Ilha Grande, Frei Caneca, Bangu, Penitenciária de São Paulo, Presídio Tiradentes: esses foram alguns dos endereços do Padre Alípio de Freitas, português, nos duros anos da ditadura militar. Em 1963, o Padre Alípio foi condenado a seis anos de prisão. Depois, esteve exilado no México. Em 1965, retornou ao Brasil sendo condenado a mais 24 anos de reclusão, dos quais cumpriu 14, até ser libertado, em fevereiro de 1979. Além das prisões, Padre Alípio sofreu torturas físicas e psicológicas inimagináveis e perdeu a cidadania brasileira. Hoje vive em Portugal, onde ajudou a construir a Casa da Amizade Brasil-Portugal.
Pois no dia 26 de setembro, na sede da CNBB, em Brasília, finalmente as injustiças praticadas contra o Padre Alípio foram reparadas. Ele foi um dos religiosos julgados pela Comissão de Anistia do Ministério da Justiça que, desde abril, vem realizando sessões itinerantes. A "Caravana da Anistia" faz parte do Projeto Educativo "Anistia Política: Educação para a Cidadania, Democracia e Direitos Humanos". Desde abril, já foram julgados 185 processos no Rio de Janeiro, em São Domingos do Araguaia (PA), São Paulo, Curitiba, Goiânia, Caxias do Sul, Salvador, Maceió, São Bernardo do Campo e Brasília.
O julgamento realizado no auditório D. Helder Câmara, da Confederação Nacional de Bispos do Brasil (CNBB), em Brasília, também envolveu a participação do Conselho Nacional de Igrejas Cristãs (Conic); da Conferência Nacional dos Religiosos do Brasil (CRB); da Igreja Metodista e da Comissão Brasileira de Justiça e Paz (CBJP).
Mais importante do que nomear as inúmeras autoridades presentes, de ministros a cardeais, é lembrar-se daqueles que tiveram a sua memória reparada: o arcebispo Marcelo Pinto Carvalheira; o padre Alípio de Freitas; a ex-diretora da Coordenadoria Ecumênica de Serviço Eliana Rolemberg; Frederick Morris – o pastor Fred; e seu amigo Alanir Cardoso; o ex-deputado Nilmário de Miranda; o antigo militante do Movimento de Educação de Base (MEB), ligado à Igreja Católica, Roberto Mendes; as irmãs, Helena e Helder Soares; o padre Peter John Mc Carthy; a militante estudantil Elia Meneses Rola; o ex-militante da Juventude Universitária Católica, Ruy Frasão Soares, desaparecido político, provavelmente morto pela repressão, na cerimônia representado por Felícia de Moraes Soares.
Padre Alípio de Freitas, português nascido em Bragança, se tornou sacerdote em 1953, vindo para o Brasil em 1957. Foi professor de História e de Filosofia na Universidade de São Luís (atualmente Universidade do Maranhão).

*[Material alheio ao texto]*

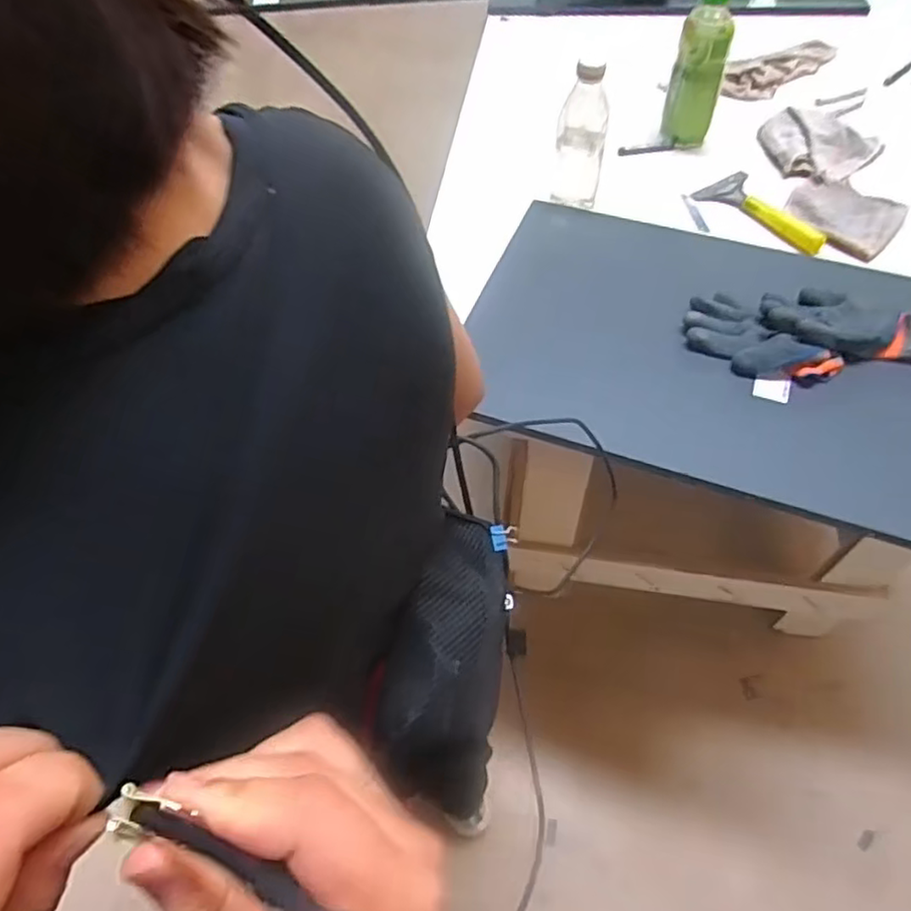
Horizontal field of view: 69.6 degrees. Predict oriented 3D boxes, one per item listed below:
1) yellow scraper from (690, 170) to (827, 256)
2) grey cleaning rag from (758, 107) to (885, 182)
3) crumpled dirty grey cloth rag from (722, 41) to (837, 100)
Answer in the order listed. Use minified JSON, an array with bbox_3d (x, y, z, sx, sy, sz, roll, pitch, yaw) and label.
[{"bbox_3d":[0.481,-0.384,1.034,0.096,0.022,0.206,-21,57,-12],"label":"yellow scraper"},{"bbox_3d":[0.617,-0.540,1.132,0.185,0.045,0.174,-36,62,-21],"label":"grey cleaning rag"},{"bbox_3d":[0.649,-0.775,1.304,0.266,0.027,0.095,-32,60,-19],"label":"crumpled dirty grey cloth rag"}]

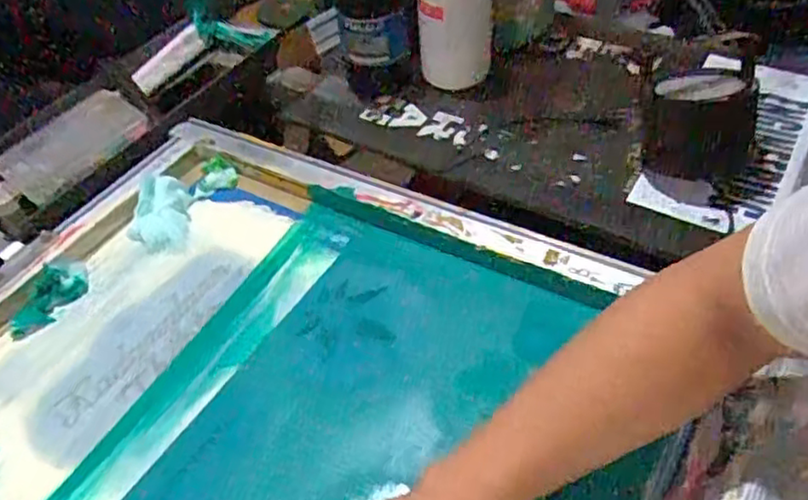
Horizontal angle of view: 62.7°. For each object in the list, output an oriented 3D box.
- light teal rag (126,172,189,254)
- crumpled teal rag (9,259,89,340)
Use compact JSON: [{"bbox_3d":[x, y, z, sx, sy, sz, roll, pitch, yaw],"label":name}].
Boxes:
[{"bbox_3d":[-0.276,-0.042,0.742,0.068,0.038,0.101,-13,46,-6],"label":"light teal rag"},{"bbox_3d":[-0.364,0.045,0.688,0.045,0.033,0.098,12,50,16],"label":"crumpled teal rag"}]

No tribunal, em Brasília, foi defendido pelo advogado André de Paula, católico praticante, dedicado às causas sociais e um ativo militante do Fórum Nacional contra a Privatização do Petróleo e Gás. André comemorou a vitória, em que a reparação financeira foi feita – o padre receberá o equivalente ao salário de professor universitário, função que exercia quando foi preso, retroativo à data da primeira condenação. O mais significativo, no entanto, foi a reparação moral:
"O padre Alípio vai recuperar a cidadania brasileira" – contou André, exultante, ao regressar de Brasília. No Brasil, ele foi perseguido, condenado e torturado por ter sido um dos fundadores das Ligas Camponesas, ao lado de Francisco Julião, e também por sua luta em favor da independência das colônias portuguesas, na década de 1960. Em sua casa, no Catete, no Rio, ele abrigou lideranças do MPLA – Movimento pela Libertação de Angola (MPLA). Em seu livro "Resistir é preciso", editado pela Record (1981), narra com detalhes torturas às quais ele e outros companheiros foram submetidos.
"Padre Alípio de Freitas" é também o nome de uma das ocupações urbanas lideradas pela Frente Internacionalista dos Sem Teto (Fist). A ocupação fica na Rua da Relação, no Rio, em frente ao antigo DOPS. O nome não foi escolhido por acaso. A homenagem é uma forma de exorcizar os horrores por que passaram Alípio e tantos outros nas dependências do Departamento de Ordem Política e Social (DOPS), criado no Estado Novo.